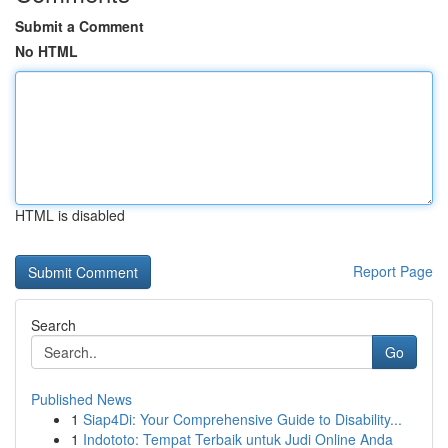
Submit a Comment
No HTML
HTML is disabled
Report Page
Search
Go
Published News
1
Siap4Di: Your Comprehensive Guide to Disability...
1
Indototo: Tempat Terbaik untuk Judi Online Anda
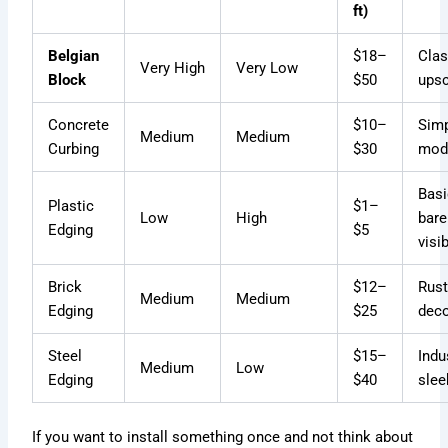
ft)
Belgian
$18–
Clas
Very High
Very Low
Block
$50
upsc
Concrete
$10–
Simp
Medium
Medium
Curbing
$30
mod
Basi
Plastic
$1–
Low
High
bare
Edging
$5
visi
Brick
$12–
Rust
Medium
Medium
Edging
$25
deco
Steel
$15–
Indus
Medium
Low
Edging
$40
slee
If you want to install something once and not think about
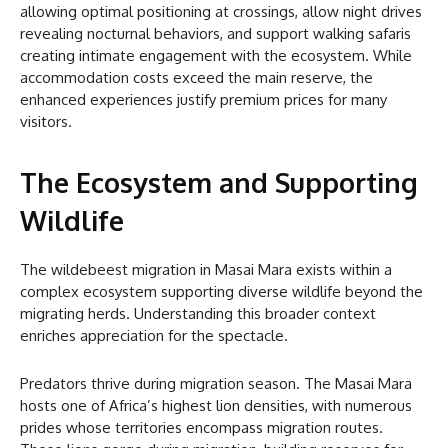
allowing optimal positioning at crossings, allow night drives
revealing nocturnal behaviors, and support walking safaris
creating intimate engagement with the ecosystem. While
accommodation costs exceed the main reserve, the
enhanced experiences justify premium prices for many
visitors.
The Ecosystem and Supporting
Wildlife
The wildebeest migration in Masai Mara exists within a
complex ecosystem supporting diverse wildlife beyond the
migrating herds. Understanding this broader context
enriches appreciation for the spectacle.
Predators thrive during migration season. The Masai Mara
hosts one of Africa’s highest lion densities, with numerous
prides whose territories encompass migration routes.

■ ■ ■ ■ ■ ■ ■

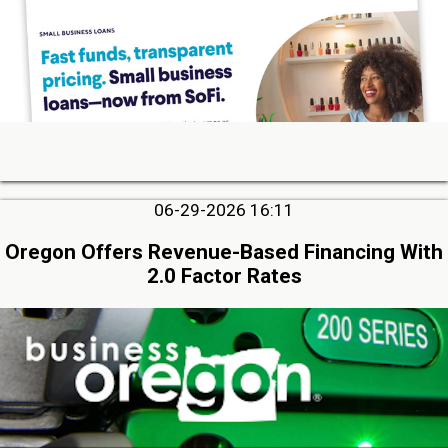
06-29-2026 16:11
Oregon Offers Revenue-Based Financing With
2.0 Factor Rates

■ ■ ■ ■ ■ ■ ■

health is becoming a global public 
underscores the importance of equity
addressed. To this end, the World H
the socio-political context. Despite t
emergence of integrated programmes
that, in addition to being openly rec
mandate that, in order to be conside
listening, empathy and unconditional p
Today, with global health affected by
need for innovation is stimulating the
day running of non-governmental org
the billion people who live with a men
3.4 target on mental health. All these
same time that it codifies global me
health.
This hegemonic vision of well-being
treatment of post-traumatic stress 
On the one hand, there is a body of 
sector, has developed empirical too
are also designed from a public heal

■ ■ ■ ■ ■ ■ ■

Problem details: Only lines holding the word "health" are wanted, so copy each of them from the records above.

Output for this exercise:
health is becoming a global public 
Today, with global health affected by
3.4 target on mental health. All these
health.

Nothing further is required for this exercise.